Keep to one stretch of the data below, the lines from the one with "century when the" up to and including the one with "(Banner v. United", and return that stretch exactly.

:: Supplied records ::

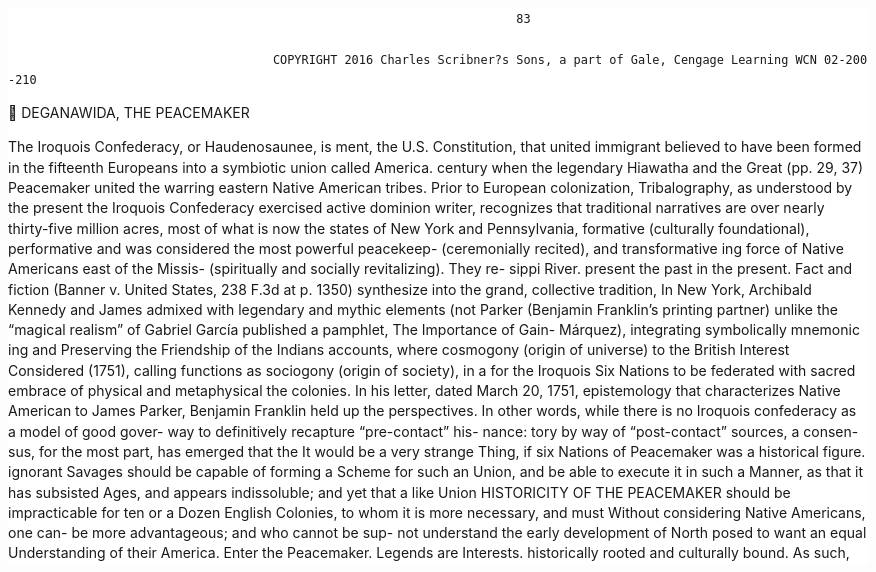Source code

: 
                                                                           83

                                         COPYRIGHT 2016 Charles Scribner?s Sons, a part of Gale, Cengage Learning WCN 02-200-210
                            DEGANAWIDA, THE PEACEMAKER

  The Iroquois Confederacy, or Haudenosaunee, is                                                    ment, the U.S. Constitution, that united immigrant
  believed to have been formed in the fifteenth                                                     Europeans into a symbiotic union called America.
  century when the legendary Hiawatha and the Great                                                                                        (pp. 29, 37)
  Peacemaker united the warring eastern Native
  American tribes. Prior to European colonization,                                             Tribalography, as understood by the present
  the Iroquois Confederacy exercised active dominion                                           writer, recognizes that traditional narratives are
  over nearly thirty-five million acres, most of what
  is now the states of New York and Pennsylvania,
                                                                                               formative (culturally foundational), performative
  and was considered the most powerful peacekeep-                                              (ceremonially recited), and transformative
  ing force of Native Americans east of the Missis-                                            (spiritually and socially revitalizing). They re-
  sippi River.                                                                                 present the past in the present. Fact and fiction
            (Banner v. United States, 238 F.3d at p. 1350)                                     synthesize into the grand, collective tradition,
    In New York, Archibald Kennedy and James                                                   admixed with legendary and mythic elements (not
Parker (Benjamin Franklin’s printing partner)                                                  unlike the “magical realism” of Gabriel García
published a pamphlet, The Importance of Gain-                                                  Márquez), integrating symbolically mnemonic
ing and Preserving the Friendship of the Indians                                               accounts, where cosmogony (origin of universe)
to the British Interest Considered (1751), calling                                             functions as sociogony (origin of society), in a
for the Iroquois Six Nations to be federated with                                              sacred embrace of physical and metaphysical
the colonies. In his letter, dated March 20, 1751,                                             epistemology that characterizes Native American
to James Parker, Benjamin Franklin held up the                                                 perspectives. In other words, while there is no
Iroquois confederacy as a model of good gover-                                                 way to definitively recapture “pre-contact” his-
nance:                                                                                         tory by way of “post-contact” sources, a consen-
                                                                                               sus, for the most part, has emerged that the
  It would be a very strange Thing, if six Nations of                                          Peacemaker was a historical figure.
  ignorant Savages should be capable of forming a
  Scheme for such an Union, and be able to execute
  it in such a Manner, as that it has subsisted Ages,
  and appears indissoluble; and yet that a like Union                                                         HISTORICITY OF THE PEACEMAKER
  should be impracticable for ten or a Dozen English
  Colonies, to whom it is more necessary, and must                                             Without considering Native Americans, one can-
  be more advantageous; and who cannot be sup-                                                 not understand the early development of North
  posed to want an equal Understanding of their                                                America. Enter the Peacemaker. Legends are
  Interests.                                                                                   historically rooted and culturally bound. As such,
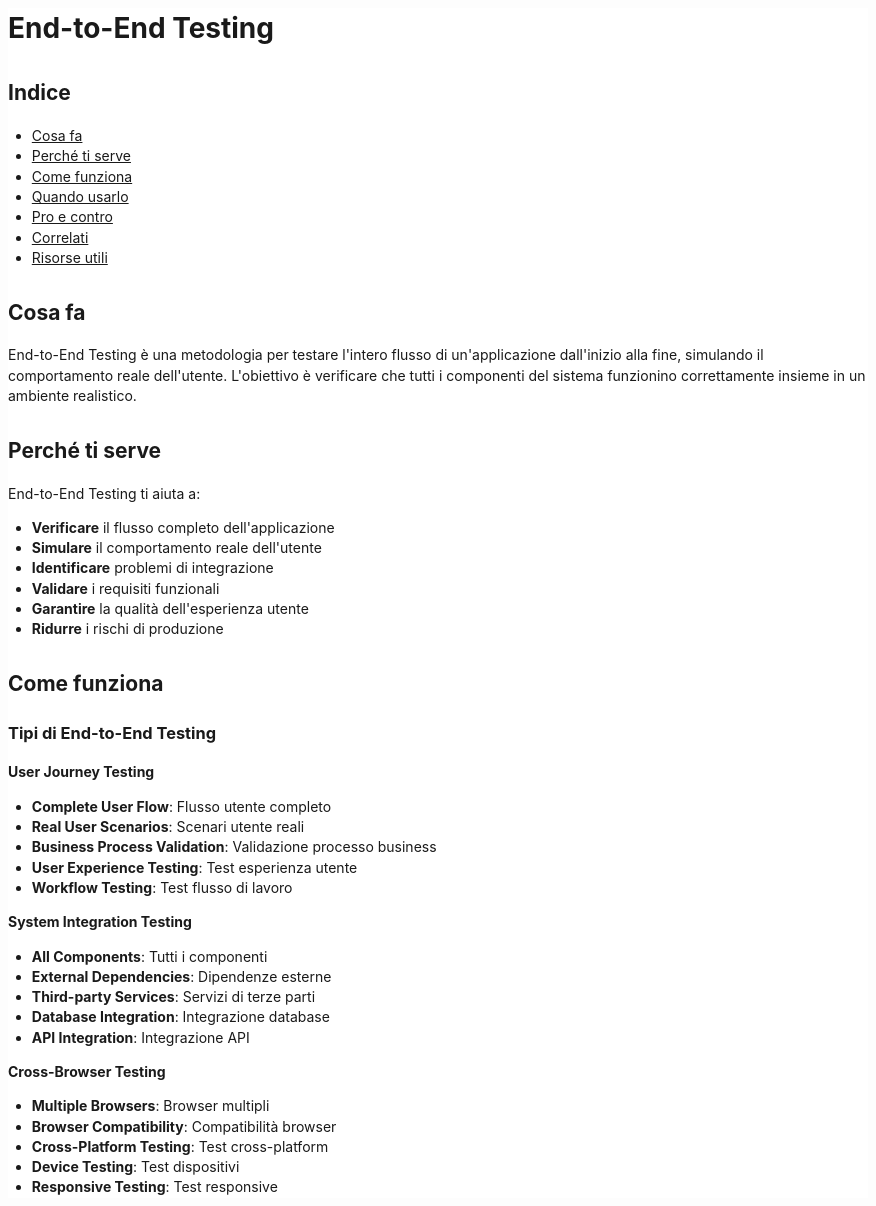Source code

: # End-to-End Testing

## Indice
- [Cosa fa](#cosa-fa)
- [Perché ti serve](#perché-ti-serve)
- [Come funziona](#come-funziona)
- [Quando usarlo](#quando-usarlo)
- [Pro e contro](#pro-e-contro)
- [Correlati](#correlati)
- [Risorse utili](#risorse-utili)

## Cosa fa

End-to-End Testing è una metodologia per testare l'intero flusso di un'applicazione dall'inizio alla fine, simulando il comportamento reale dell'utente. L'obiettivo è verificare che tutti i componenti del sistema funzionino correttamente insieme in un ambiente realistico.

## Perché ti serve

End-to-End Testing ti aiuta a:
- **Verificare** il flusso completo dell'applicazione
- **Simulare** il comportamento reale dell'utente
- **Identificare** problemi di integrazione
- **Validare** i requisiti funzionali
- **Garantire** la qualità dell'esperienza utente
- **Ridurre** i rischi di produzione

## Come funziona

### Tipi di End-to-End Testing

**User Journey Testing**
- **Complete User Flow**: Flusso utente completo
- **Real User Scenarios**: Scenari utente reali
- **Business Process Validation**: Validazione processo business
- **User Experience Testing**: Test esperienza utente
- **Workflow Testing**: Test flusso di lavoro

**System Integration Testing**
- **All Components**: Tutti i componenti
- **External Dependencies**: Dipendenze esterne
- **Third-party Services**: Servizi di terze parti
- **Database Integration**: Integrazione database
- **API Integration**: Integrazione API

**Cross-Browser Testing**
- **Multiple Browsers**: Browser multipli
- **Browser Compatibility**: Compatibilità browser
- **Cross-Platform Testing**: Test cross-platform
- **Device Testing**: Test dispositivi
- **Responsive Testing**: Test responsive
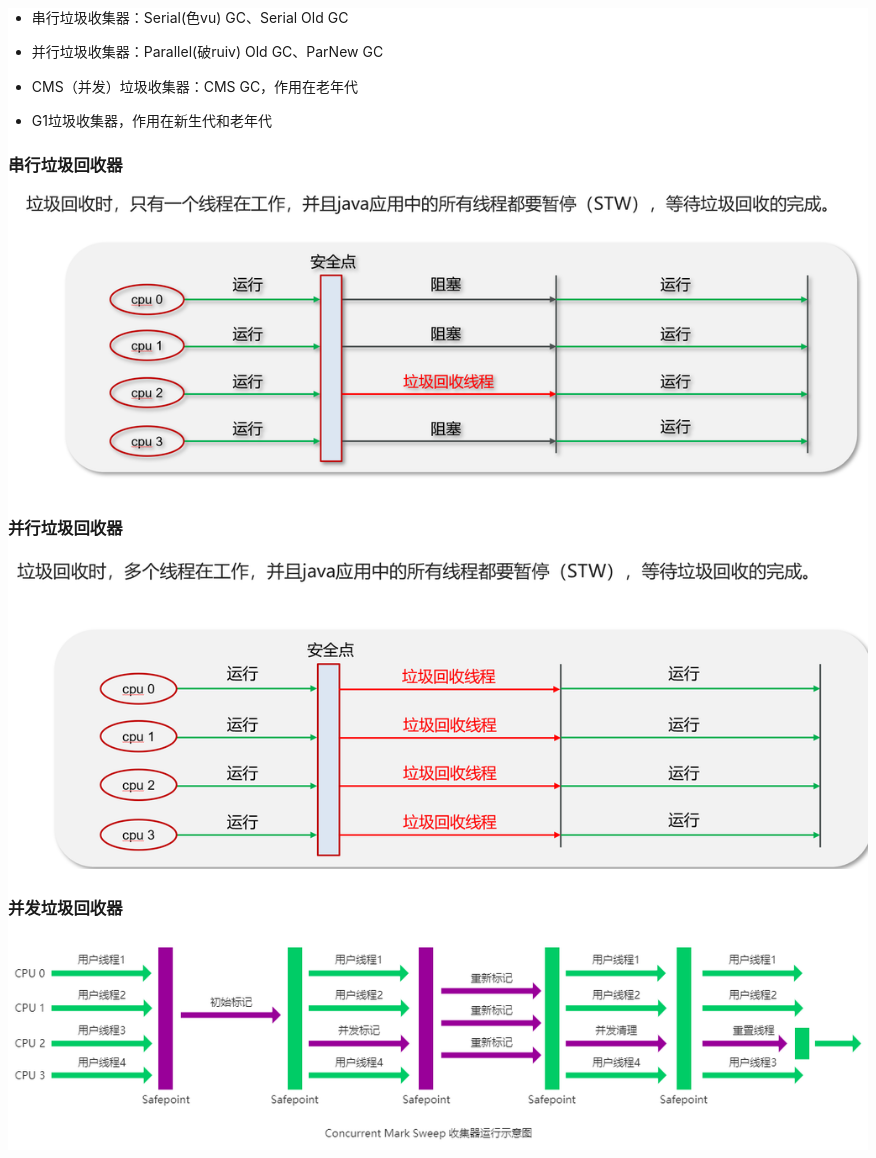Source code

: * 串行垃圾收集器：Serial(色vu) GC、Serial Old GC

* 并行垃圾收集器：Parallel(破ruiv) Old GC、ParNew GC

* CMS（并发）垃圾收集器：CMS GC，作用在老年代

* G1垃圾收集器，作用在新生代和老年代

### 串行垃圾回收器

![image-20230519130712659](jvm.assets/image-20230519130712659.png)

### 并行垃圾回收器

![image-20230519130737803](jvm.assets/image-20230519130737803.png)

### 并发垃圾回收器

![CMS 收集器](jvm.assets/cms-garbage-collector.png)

:::

* Exercise answer *
  century when the legendary Hiawatha and the Great                                                                                        (pp. 29, 37)
  Peacemaker united the warring eastern Native
  American tribes. Prior to European colonization,                                             Tribalography, as understood by the present
  the Iroquois Confederacy exercised active dominion                                           writer, recognizes that traditional narratives are
  over nearly thirty-five million acres, most of what
  is now the states of New York and Pennsylvania,
                                                                                               formative (culturally foundational), performative
  and was considered the most powerful peacekeep-                                              (ceremonially recited), and transformative
  ing force of Native Americans east of the Missis-                                            (spiritually and socially revitalizing). They re-
  sippi River.                                                                                 present the past in the present. Fact and fiction
            (Banner v. United States, 238 F.3d at p. 1350)                                     synthesize into the grand, collective tradition,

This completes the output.